Protein Cleavage Disulfide Bonds Reduction Metabolite Synthesis and Much More Using Electrochemistry/MS

摘要

Recently, the scope of Electrochemistry (EC) upfront MS has been extended from mimicking drug metabolism towards new applications such as: protein/peptide cleavage, disulfide bonds reduction, covalent drug-protein binding, etc. In this presentation we will show the application of on-line EC/MS as a powerful tool to simulate various oxidation and reduction processes in life sciences. A specially designed μ-preparative electrochemical flow cell will be presented. The cell allows the synthesis of sufficient amounts of metabolites in a few minutes for subsequent use as reference material (e.g. NMR or MS).
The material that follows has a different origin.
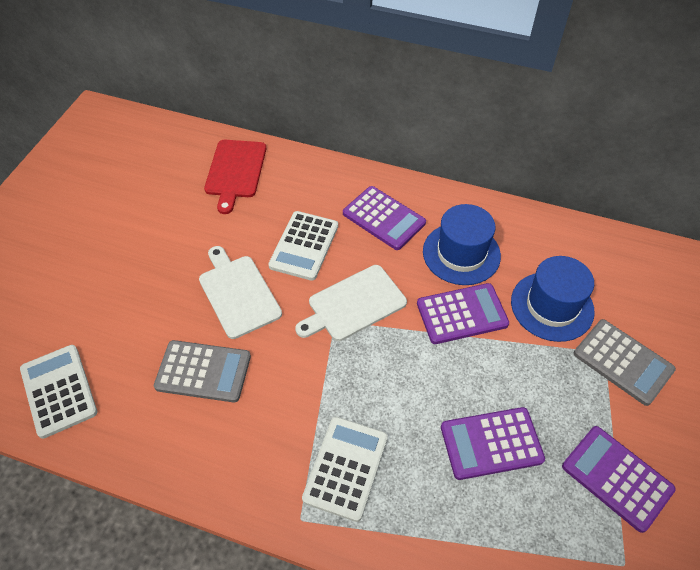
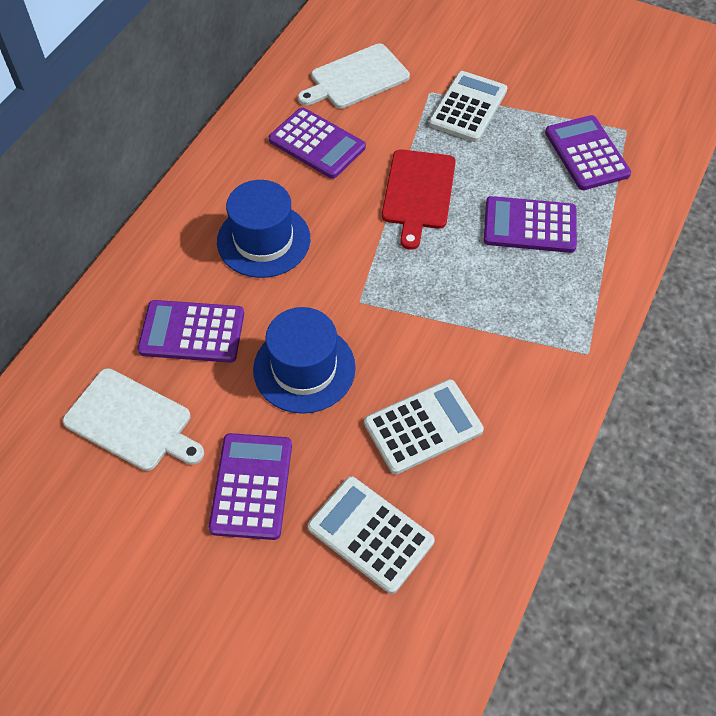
grey calculator: 2 -> 0
purple calculator: 4 -> 5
New scanning method was applied for oxidation of the highly concentrated samples (mM range) to achieve high yield in the metabolites formation. Stable oxidation conditions were obtained without the need of any cell maintenance for a prolonged period of time. Electrochemistry up front MS can be applied for protein and peptide cleavage (as a promising new approach to enzymatic digestion). Electrochemical cleavage of proteins and peptides occurs very specifically at C-terminal of the Tyrosine and Tryptophan peptide bonds. Examples of oxidative cleavage will be presented. Disulfide bonds are one of the most important post-translational modifications for proteins. In this poster we present the structural analysis of biologically active peptides and proteins containing disulfide bonds (e.g., somatostatin, insulin, etc) using electrochemistry (EC) combined with mass spectrometry. Therefore the sample undergoes electrolytic disulfide cleavage in the electrochemical flow cell followed by online MS analysis. Based on the intact protein mass and the resulting fragments and the MS/MS data unambiguous assignment of the disulfide bonds becomes possible. All these applications illustrate the tremendous power and broad applicability of electrochemistry as a tool to mimic nature's Redox reactions within a few seconds or minutes.